PROBLEM TO SOLVE
Please set down the data again exactly, minus the pictures.

INPUT DATA
*** Block opens ***

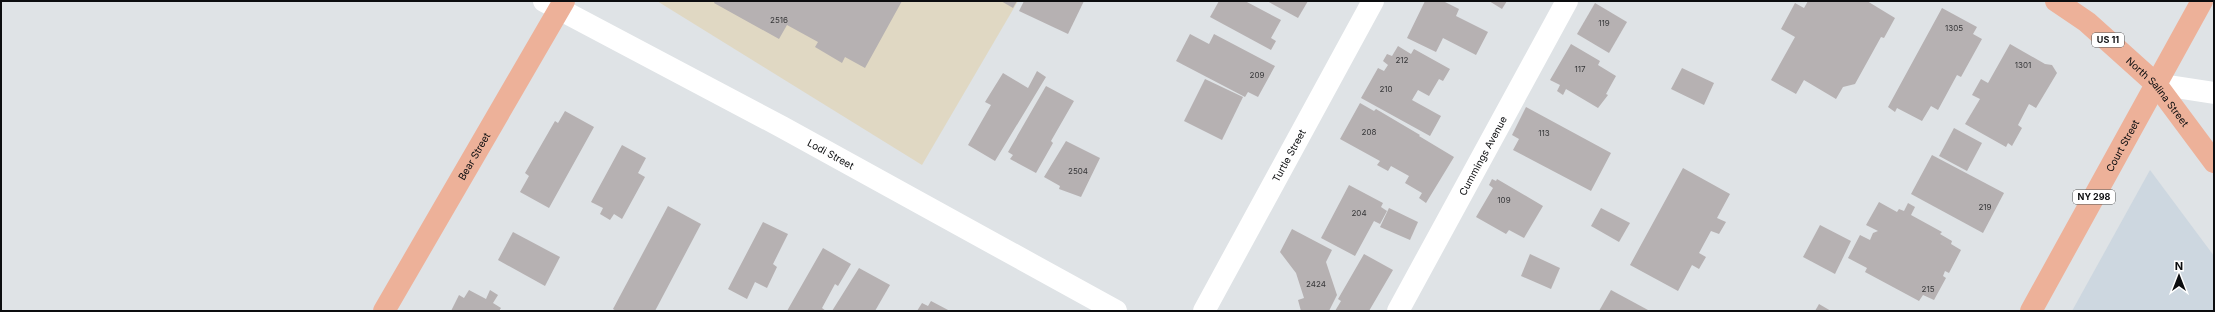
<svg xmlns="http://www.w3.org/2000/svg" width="2215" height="312" font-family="Inter,sans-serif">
<rect width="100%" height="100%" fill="#dfe3e6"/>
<!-- built -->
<path fill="#cdd7e0" d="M2150 170 2214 256V311H2072Z"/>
<!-- industrial -->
<path fill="#e0d8c3" d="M657 1H1018L922 165Z"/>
<!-- building -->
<g fill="#b6b1b2">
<path d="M715 1H902L865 68 845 57 842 63 815 47 818 42 787 25 779 39 714 3Z"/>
<path d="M1001 1H1017L1013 8Z"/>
<path d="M1024 1H1084L1068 34 1019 11Z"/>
<path d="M1219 1H1245L1281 20 1271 38 1276 41 1271 50 1210 17Z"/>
<path d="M1267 1H1308L1298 18Z"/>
<path d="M1425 1H1443L1459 9 1456 16 1488 32 1476 55 1443 38 1436 52 1407 38Z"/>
<path d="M1489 1H1507L1502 9Z"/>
<path d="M1808 1H1867L1895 18 1884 38 1881 37 1855 84 1843 87 1836 99 1804 80 1796 94 1771 80 1795 37 1781 29 1795 3 1804 8Z"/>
<path d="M1595 3 1627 22 1609 53 1577 34Z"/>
<path d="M1942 8 1977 27 1973 34 1982 39 1961 77 1957 75 1938 110 1931 106 1922 121 1897 108 1895 112 1888 107Z"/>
<path d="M1190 34 1209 44 1214 34 1275 66 1258 97 1248 92 1245 97 1176 61Z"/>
<path d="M1571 44 1600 61 1598 65 1616 76 1606 94 1608 95 1598 108 1566 89 1563 95 1557 91 1560 85 1550 80Z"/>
<path d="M2010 44 2045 64 2052 65 2057 73 2036 108 2029 104 2018 125 2022 128 2012 146 2008 143 2006 147 1965 124 1980 99 1972 95 1981 79 1988 83Z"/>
<path d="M1398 46 1411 54 1414 49 1450 69 1443 81 1439 79 1429 96 1418 90 1412 100 1441 116 1430 136 1361 98 1378 68 1384 71 1388 65 1383 61 1387 54 1392 56Z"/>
<path d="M1682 68 1714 83 1704 105 1671 89Z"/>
<path d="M1037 71 1046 77 995 161 968 145 991 105 985 102 1003 73 1028 88Z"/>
<path d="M1205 79 1243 97 1222 140 1184 121Z"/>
<path d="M1046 86 1074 101 1051 141 1053 143 1036 173 1010 159 1013 155 1008 152Z"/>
<path d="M1360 103 1374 111 1376 109 1420 135 1419 136 1454 157 1426 203 1419 198 1422 193 1405 183 1409 176 1391 166 1388 171 1377 165 1380 161 1340 139Z"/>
<path d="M1526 107 1611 153 1591 191 1513 150 1519 139 1512 135Z"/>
<path d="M565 111 594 127 549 208 520 192 529 176 525 173 555 121 558 123Z"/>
<path d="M1954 128 1982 143 1967 171 1939 156Z"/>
<path d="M1066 141 1100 158 1081 197 1059 189 1060 186 1044 177Z"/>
<path d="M622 145 646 158 638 173 645 177 622 219 614 214 610 220 600 214 603 208 591 202Z"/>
<path d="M1932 155 2004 193 1983 233 1911 194Z"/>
<path d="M1683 168 1730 194 1717 218 1726 222 1719 234 1711 231 1699 253 1706 257 1699 269 1692 265 1678 291 1630 265Z"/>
<path d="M1492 179 1496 181 1497 179 1543 206 1524 238 1509 230 1506 234 1476 217 1493 188 1489 185Z"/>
<path d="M1349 185 1383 203 1381 207 1387 211 1380 224 1374 221 1355 256 1321 238Z"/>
<path d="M1879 202 1897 212 1899 209 1904 211 1908 203 1915 207 1911 215 1942 232 1940 234 1952 241 1951 244 1961 250 1949 273 1945 271 1943 276 1946 278 1934 300 1923 295 1919 301 1865 272 1867 268 1848 258 1860 235 1870 240 1873 233 1878 231 1866 225Z"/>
<path d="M668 206 701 224 655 311H616L613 309Z"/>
<path d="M1389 208 1418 222 1410 240 1380 227Z"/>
<path d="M1601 208 1630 223 1619 242 1591 226Z"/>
<path d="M763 222 788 234 773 264 777 267 767 288 755 282 747 299 728 289Z"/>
<path d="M1820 225 1851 241 1835 274 1803 257Z"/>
<path d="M1292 229 1332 250 1326 262 1337 295 1329 311H1301L1298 300 1304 298 1296 273 1280 252Z"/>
<path d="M513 232 560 257 545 286 498 260Z"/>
<path d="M823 248 851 264 838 286 835 284 822 308 826 311H787Z"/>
<path d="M1364 254 1393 270 1369 311H1335L1341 301 1338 299Z"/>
<path d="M1530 254 1560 268 1551 289 1521 276Z"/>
<path d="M859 268 890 285 875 311H832Z"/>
<path d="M469 290 486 299 490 290 498 295 493 303 501 308 499 311H451L459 295 464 298Z"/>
<path d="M1611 290 1648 310V311H1599Z"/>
<path d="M931 301 950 311H917L922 303 928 306Z"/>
<path d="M1819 304 1831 311H1815Z"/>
</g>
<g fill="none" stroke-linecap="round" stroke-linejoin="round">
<!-- minor -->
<g stroke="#fff" stroke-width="22">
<path id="s1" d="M544 1 782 127 1116 311"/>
<path d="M2156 84 2214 93"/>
<path id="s2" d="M1204 311 1373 1"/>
<path id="s3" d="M1398 311 1567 1"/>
</g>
<!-- major -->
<g stroke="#edb199" stroke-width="22">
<path id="s4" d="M2056 1 2087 22 2156 84 2214 162"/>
<path id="s5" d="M384 311 564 1"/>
<path id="s6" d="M2031 311 2202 1"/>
</g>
</g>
<g text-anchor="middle" stroke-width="4" stroke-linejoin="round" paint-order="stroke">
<!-- number labels -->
<g font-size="8" fill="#363638">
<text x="779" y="23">2516</text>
<text x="1604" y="26">119</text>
<text x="1954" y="31">1305</text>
<text x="1402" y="63">212</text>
<text x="2023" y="68">1301</text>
<text x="1580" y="72">117</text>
<text x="1257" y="78">209</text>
<text x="1386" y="92">210</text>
<text x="1369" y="135">208</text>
<text x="1544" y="136">113</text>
<text x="1078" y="174">2504</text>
<text x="1504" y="203">109</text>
<text x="1985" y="210">219</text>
<text x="1359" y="216">204</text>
<text x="1316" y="287">2424</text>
<text x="1928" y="292">215</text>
</g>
<!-- shield labels -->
<g fill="#fff" stroke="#555657" stroke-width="1">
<rect x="2092" y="33" width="32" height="14" rx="3"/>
<rect x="2073" y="190" width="42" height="14" rx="3"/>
</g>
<g font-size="9" font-weight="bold" fill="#0c0d0f">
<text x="2108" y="43">US 11</text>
<text x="2094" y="200">NY 298</text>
</g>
<!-- street labels -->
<g font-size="10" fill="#0c0d0f" stroke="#fff">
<text dy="4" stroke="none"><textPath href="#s4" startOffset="137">North Salina Street</textPath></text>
<text dy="4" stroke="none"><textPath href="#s6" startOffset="189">Court Street</textPath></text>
<text dy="4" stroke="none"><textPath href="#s1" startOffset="325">Lodi Street</textPath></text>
<text dy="4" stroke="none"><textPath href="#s5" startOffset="179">Bear Street</textPath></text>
<text dy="4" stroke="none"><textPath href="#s2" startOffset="177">Turtle Street</textPath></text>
<text dy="4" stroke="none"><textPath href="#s3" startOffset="177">Cummings Avenue</textPath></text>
</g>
</g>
<!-- border -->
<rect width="2215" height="312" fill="none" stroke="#0c0d0f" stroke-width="4"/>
<!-- north arrow -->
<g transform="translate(2179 276)" stroke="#ffffff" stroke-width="3" paint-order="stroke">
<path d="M0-3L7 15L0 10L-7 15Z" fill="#0c0d0f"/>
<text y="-6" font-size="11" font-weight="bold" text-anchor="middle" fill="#0c0d0f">N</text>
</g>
</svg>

*** Block closes ***

EXERCISE OUTPUT
<svg xmlns="http://www.w3.org/2000/svg" width="2215" height="312" font-family="Inter,sans-serif">
<rect width="100%" height="100%" fill="#dfe3e6"/>
<!-- built -->
<path fill="#cdd7e0" d="M2150 170 2214 256V311H2072Z"/>
<!-- industrial -->
<path fill="#e0d8c3" d="M657 1H1018L922 165Z"/>
<!-- building -->
<g fill="#b6b1b2">
<path d="M715 1H902L865 68 845 57 842 63 815 47 818 42 787 25 779 39 714 3Z"/>
<path d="M1001 1H1017L1013 8Z"/>
<path d="M1024 1H1084L1068 34 1019 11Z"/>
<path d="M1219 1H1245L1281 20 1271 38 1276 41 1271 50 1210 17Z"/>
<path d="M1267 1H1308L1298 18Z"/>
<path d="M1425 1H1443L1459 9 1456 16 1488 32 1476 55 1443 38 1436 52 1407 38Z"/>
<path d="M1489 1H1507L1502 9Z"/>
<path d="M1808 1H1867L1895 18 1884 38 1881 37 1855 84 1843 87 1836 99 1804 80 1796 94 1771 80 1795 37 1781 29 1795 3 1804 8Z"/>
<path d="M1595 3 1627 22 1609 53 1577 34Z"/>
<path d="M1942 8 1977 27 1973 34 1982 39 1961 77 1957 75 1938 110 1931 106 1922 121 1897 108 1895 112 1888 107Z"/>
<path d="M1190 34 1209 44 1214 34 1275 66 1258 97 1248 92 1245 97 1176 61Z"/>
<path d="M1571 44 1600 61 1598 65 1616 76 1606 94 1608 95 1598 108 1566 89 1563 95 1557 91 1560 85 1550 80Z"/>
<path d="M2010 44 2045 64 2052 65 2057 73 2036 108 2029 104 2018 125 2022 128 2012 146 2008 143 2006 147 1965 124 1980 99 1972 95 1981 79 1988 83Z"/>
<path d="M1398 46 1411 54 1414 49 1450 69 1443 81 1439 79 1429 96 1418 90 1412 100 1441 116 1430 136 1361 98 1378 68 1384 71 1388 65 1383 61 1387 54 1392 56Z"/>
<path d="M1682 68 1714 83 1704 105 1671 89Z"/>
<path d="M1037 71 1046 77 995 161 968 145 991 105 985 102 1003 73 1028 88Z"/>
<path d="M1205 79 1243 97 1222 140 1184 121Z"/>
<path d="M1046 86 1074 101 1051 141 1053 143 1036 173 1010 159 1013 155 1008 152Z"/>
<path d="M1360 103 1374 111 1376 109 1420 135 1419 136 1454 157 1426 203 1419 198 1422 193 1405 183 1409 176 1391 166 1388 171 1377 165 1380 161 1340 139Z"/>
<path d="M1526 107 1611 153 1591 191 1513 150 1519 139 1512 135Z"/>
<path d="M565 111 594 127 549 208 520 192 529 176 525 173 555 121 558 123Z"/>
<path d="M1954 128 1982 143 1967 171 1939 156Z"/>
<path d="M1066 141 1100 158 1081 197 1059 189 1060 186 1044 177Z"/>
<path d="M622 145 646 158 638 173 645 177 622 219 614 214 610 220 600 214 603 208 591 202Z"/>
<path d="M1932 155 2004 193 1983 233 1911 194Z"/>
<path d="M1683 168 1730 194 1717 218 1726 222 1719 234 1711 231 1699 253 1706 257 1699 269 1692 265 1678 291 1630 265Z"/>
<path d="M1492 179 1496 181 1497 179 1543 206 1524 238 1509 230 1506 234 1476 217 1493 188 1489 185Z"/>
<path d="M1349 185 1383 203 1381 207 1387 211 1380 224 1374 221 1355 256 1321 238Z"/>
<path d="M1879 202 1897 212 1899 209 1904 211 1908 203 1915 207 1911 215 1942 232 1940 234 1952 241 1951 244 1961 250 1949 273 1945 271 1943 276 1946 278 1934 300 1923 295 1919 301 1865 272 1867 268 1848 258 1860 235 1870 240 1873 233 1878 231 1866 225Z"/>
<path d="M668 206 701 224 655 311H616L613 309Z"/>
<path d="M1389 208 1418 222 1410 240 1380 227Z"/>
<path d="M1601 208 1630 223 1619 242 1591 226Z"/>
<path d="M763 222 788 234 773 264 777 267 767 288 755 282 747 299 728 289Z"/>
<path d="M1820 225 1851 241 1835 274 1803 257Z"/>
<path d="M1292 229 1332 250 1326 262 1337 295 1329 311H1301L1298 300 1304 298 1296 273 1280 252Z"/>
<path d="M513 232 560 257 545 286 498 260Z"/>
<path d="M823 248 851 264 838 286 835 284 822 308 826 311H787Z"/>
<path d="M1364 254 1393 270 1369 311H1335L1341 301 1338 299Z"/>
<path d="M1530 254 1560 268 1551 289 1521 276Z"/>
<path d="M859 268 890 285 875 311H832Z"/>
<path d="M469 290 486 299 490 290 498 295 493 303 501 308 499 311H451L459 295 464 298Z"/>
<path d="M1611 290 1648 310V311H1599Z"/>
<path d="M931 301 950 311H917L922 303 928 306Z"/>
<path d="M1819 304 1831 311H1815Z"/>
</g>
<g fill="none" stroke-linecap="round" stroke-linejoin="round">
<!-- minor -->
<g stroke="#fff" stroke-width="22">
<path id="s1" d="M544 1 782 127 1116 311"/>
<path d="M2156 84 2214 93"/>
<path id="s2" d="M1204 311 1373 1"/>
<path id="s3" d="M1398 311 1567 1"/>
</g>
<!-- major -->
<g stroke="#edb199" stroke-width="22">
<path id="s4" d="M2056 1 2087 22 2156 84 2214 162"/>
<path id="s5" d="M384 311 564 1"/>
<path id="s6" d="M2031 311 2202 1"/>
</g>
</g>
<g text-anchor="middle" stroke-width="4" stroke-linejoin="round" paint-order="stroke">
<!-- number labels -->
<g font-size="8" fill="#363638">
<text x="779" y="23">2516</text>
<text x="1604" y="26">119</text>
<text x="1954" y="31">1305</text>
<text x="1402" y="63">212</text>
<text x="2023" y="68">1301</text>
<text x="1580" y="72">117</text>
<text x="1257" y="78">209</text>
<text x="1386" y="92">210</text>
<text x="1369" y="135">208</text>
<text x="1544" y="136">113</text>
<text x="1078" y="174">2504</text>
<text x="1504" y="203">109</text>
<text x="1985" y="210">219</text>
<text x="1359" y="216">204</text>
<text x="1316" y="287">2424</text>
<text x="1928" y="292">215</text>
</g>
<!-- shield labels -->
<g fill="#fff" stroke="#555657" stroke-width="1">
<rect x="2092" y="33" width="32" height="14" rx="3"/>
<rect x="2073" y="190" width="42" height="14" rx="3"/>
</g>
<g font-size="9" font-weight="bold" fill="#0c0d0f">
<text x="2108" y="43">US 11</text>
<text x="2094" y="200">NY 298</text>
</g>
<!-- street labels -->
<g font-size="10" fill="#0c0d0f" stroke="#fff">
<text dy="4" stroke="none"><textPath href="#s4" startOffset="137">North Salina Street</textPath></text>
<text dy="4" stroke="none"><textPath href="#s6" startOffset="189">Court Street</textPath></text>
<text dy="4" stroke="none"><textPath href="#s1" startOffset="325">Lodi Street</textPath></text>
<text dy="4" stroke="none"><textPath href="#s5" startOffset="179">Bear Street</textPath></text>
<text dy="4" stroke="none"><textPath href="#s2" startOffset="177">Turtle Street</textPath></text>
<text dy="4" stroke="none"><textPath href="#s3" startOffset="177">Cummings Avenue</textPath></text>
</g>
</g>
<!-- border -->
<rect width="2215" height="312" fill="none" stroke="#0c0d0f" stroke-width="4"/>
<!-- north arrow -->
<g transform="translate(2179 276)" stroke="#ffffff" stroke-width="3" paint-order="stroke">
<path d="M0-3L7 15L0 10L-7 15Z" fill="#0c0d0f"/>
<text y="-6" font-size="11" font-weight="bold" text-anchor="middle" fill="#0c0d0f">N</text>
</g>
</svg>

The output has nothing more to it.